Throughout its history, the leadership and congregation of St. James' has worked to live out its Christian mission through evangelization and direct social service work. Sypher describes how, from its first years, St. James' worked to help the poor. In 1811, Samuel F. Jarvis, the first rector of the church, helped start a "free day school 'for poor people'" (p. 57), and, over the years, the church continued to adapt "its concept of social mission" as the situation in the city changed (p. 185). For instance, as homelessness became a larger issue in New York City in the 1970s, St. James' started a nonprofit corporation that partnered with other local churches and synagogues to address the homeless crisis, eventually buying a building to serve as a residence for homeless people (p. 224). In the late 1970s and 1980s, the rector, Hays Rockwell, and the congregation began to support Bishop Desmond Tutu in South Africa in his struggle against apartheid and Bishop Gordon McMullan in Northern Ireland as the latter pursued efforts to heal the violence between [End Page 855] Protestants and Roman Catholics (pp. 228-29).The parish continues to support international causes of justice and peace in the present day.

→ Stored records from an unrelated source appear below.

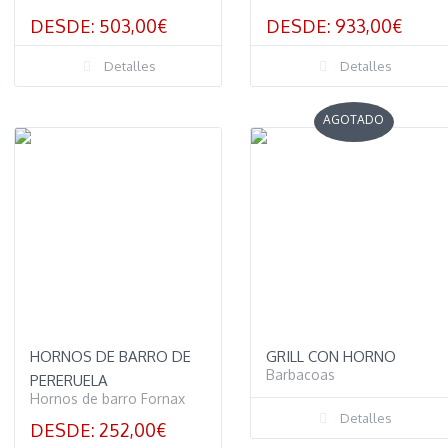
DESDE:
503,00
€
DESDE:
933,00
€
Detalles
Detalles
AGOTADO
HORNOS DE BARRO DE
GRILL CON HORNO
Barbacoas
PERERUELA
Hornos de barro Fornax
Detalles
DESDE:
252,00
€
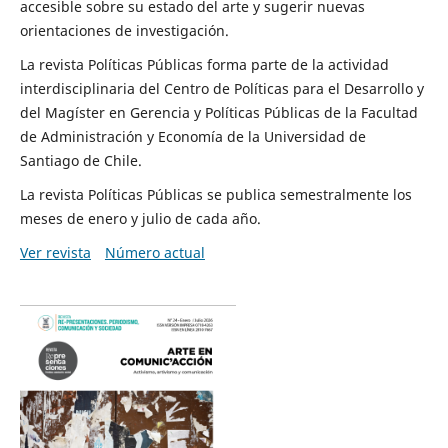
accesible sobre su estado del arte y sugerir nuevas
orientaciones de investigación.
La revista Políticas Públicas forma parte de la actividad
interdisciplinaria del Centro de Políticas para el Desarrollo y
del Magíster en Gerencia y Políticas Públicas de la Facultad
de Administración y Economía de la Universidad de
Santiago de Chile.
La revista Políticas Públicas se publica semestralmente los
meses de enero y julio de cada año.
Ver revista
Número actual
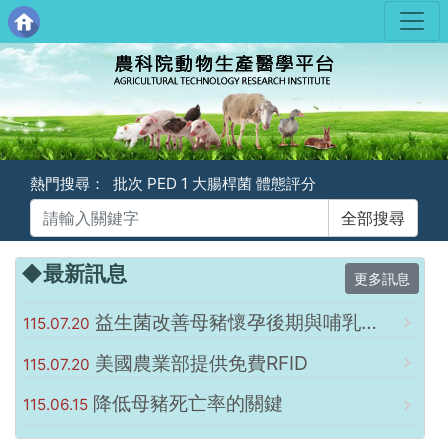
熱門搜尋：
批次
PED
1
大腸桿菌
體態評分
◆最新訊息
更多訊息
益生菌改善母豬懷孕後期與哺乳期的便秘和發炎
115.07.20
美國農業部提供免費RFID
115.07.20
降低母豬死亡率的關鍵
115.06.15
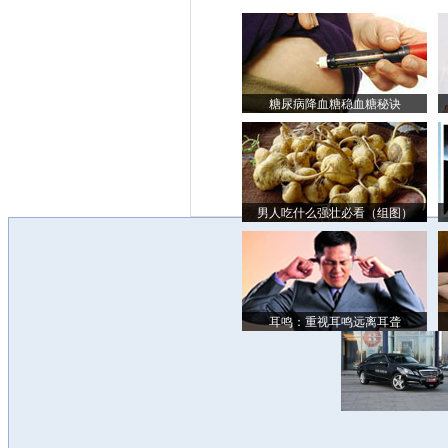
糖尿病降血糖稳血糖秘诀
男人吃什么强壮必看（组图）
耳鸣：重视耳鸣远离耳聋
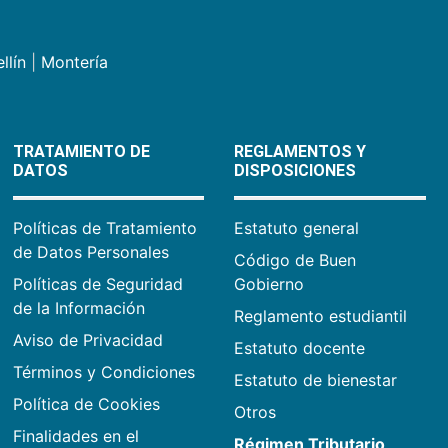
llín
|
Montería
TRATAMIENTO DE
REGLAMENTOS Y
DATOS
DISPOSICIONES
Políticas de Tratamiento
Estatuto general
de Datos Personales
Código de Buen
Políticas de Seguridad
Gobierno
de la Información
Reglamento estudiantil
Aviso de Privacidad
Estatuto docente
Términos y Condiciones
Estatuto de bienestar
Política de Cookies
Otros
Finalidades en el
Régimen Tributario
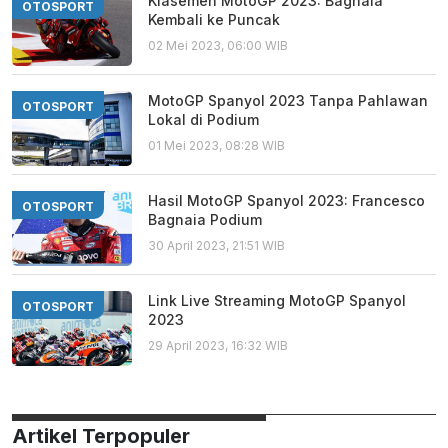
Klasemen MotoGP 2023: Bagnaia
OTOSPORT
Kembali ke Puncak
02 Mei 2023, 06:00 WIB
MotoGP Spanyol 2023 Tanpa Pahlawan
OTOSPORT
Lokal di Podium
01 Mei 2023, 08:28 WIB
Hasil MotoGP Spanyol 2023: Francesco
OTOSPORT
Bagnaia Podium
30 April 2023, 21:51 WIB
Link Live Streaming MotoGP Spanyol
OTOSPORT
2023
29 April 2023, 16:32 WIB
Artikel Terpopuler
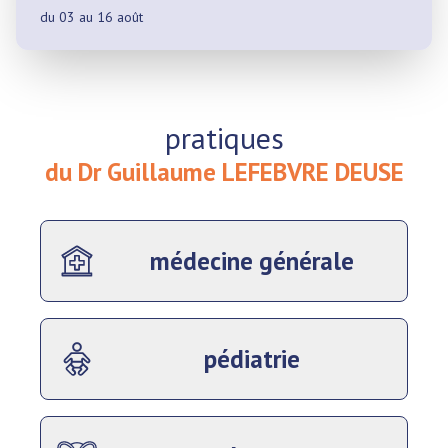
du 03 au 16 août
pratiques
du Dr Guillaume LEFEBVRE DEUSE
médecine générale
pédiatrie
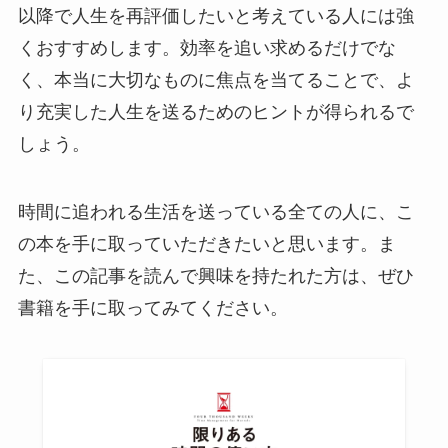
以降で人生を再評価したいと考えている人には強
くおすすめします。効率を追い求めるだけでな
く、本当に大切なものに焦点を当てることで、よ
り充実した人生を送るためのヒントが得られるで
しょう。
時間に追われる生活を送っている全ての人に、こ
の本を手に取っていただきたいと思います。ま
た、この記事を読んで興味を持たれた方は、ぜひ
書籍を手に取ってみてください。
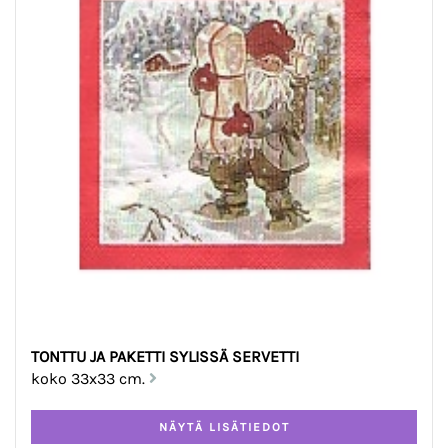
TONTTU JA PAKETTI SYLISSÄ SERVETTI
koko 33x33 cm.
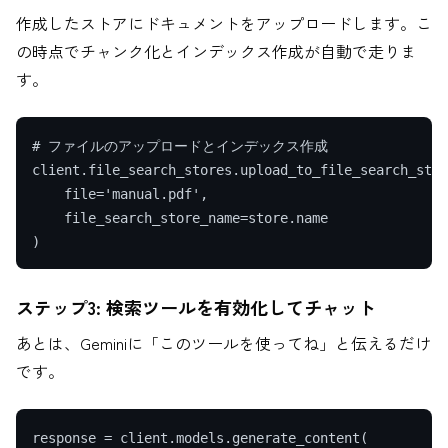
作成したストアにドキュメントをアップロードします。こ
の時点でチャンク化とインデックス作成が自動で走りま
す。
# ファイルのアップロードとインデックス作成

client.file_search_stores.upload_to_file_search_stor
    file='manual.pdf',

    file_search_store_name=store.name

ステップ3: 検索ツールを有効化してチャット
あとは、Geminiに「このツールを使ってね」と伝えるだけ
です。
response = client.models.generate_content(
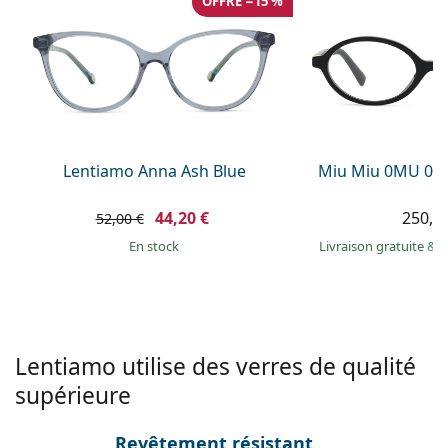
OFFRE −15 %
Persol
Prada
Toutes les marques
Lentiamo Anna Ash Blue
Miu Miu 0MU 01
44,20 €
250,9
52,00 €
en stock
Livraison gratuite
&
M
Lentiamo utilise des verres de qualité
supérieure
Revêtement résistant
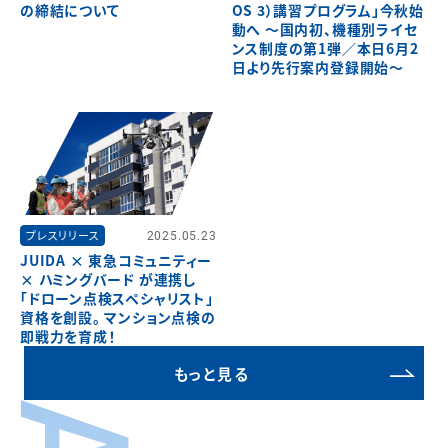
の締結について
OS 3）講習プログラム」今秋始
動へ ～国内初、機種別ライセ
ンス制度の第1弾／本日6月2
日より先行案内登録開始～
プレスリリース
2025.05.23
JUIDA × 東急コミュニティー
× ハミングバード が連携し
「ドローン点検スペシャリスト」
資格を創設。 マンション点検の
即戦力を育成！
もっと見る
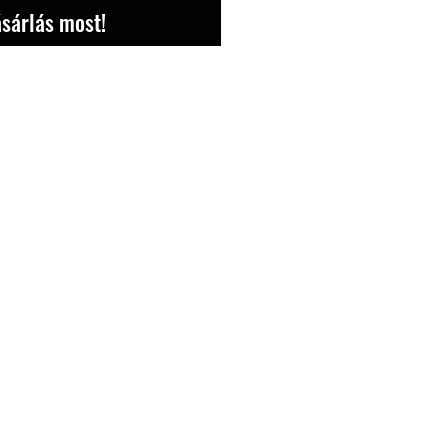
sárlás most!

Yet, in describing the parish's individual history, Sypher also merges the history of St. James' with the history of New York City—specifically with the Upper East Side. He links the changing neighborhood and city with corresponding change in the church's congregation, following the transformation of the church's neighborhood from a place where families came for the summer in 1810 to the bustling neighborhood of today, observing how the city's economics have affected the size of the church's congregation. He points out how decisions such as the one to replace the elevated trains on Second and Third Avenues with an underground subway increased property values and thereby changed the size and make-up of the church's congregation (p. 183).
Through the lens of St. James', Sypher also focuses on the changing history of the Episcopal Church. For instance, with the calling of the charismatic John Coburn to be rector in 1965, St. James' began to engage with contemporary questions facing the larger church: questions about the role of the laity in church services; the revision of the Prayer Book; and women's ordination, including the ordination of Carol Anderson in 1977, the first woman to be ordained in the Diocese of New York (p. 217).
Sypher concludes with a description of the last twenty years at St. James', including a portrait of Brenda Husson's current tenure as rector of the church. Husson, at the time of her installation in 1997, became the first woman rector of a "cardinal church" on the East Coast (p. 244).
The book provides not only a comprehensive and balanced portrait of the rapidly changing ethos of one parish but also reveals how the Episcopal Church has coped with the realities of urban and social change.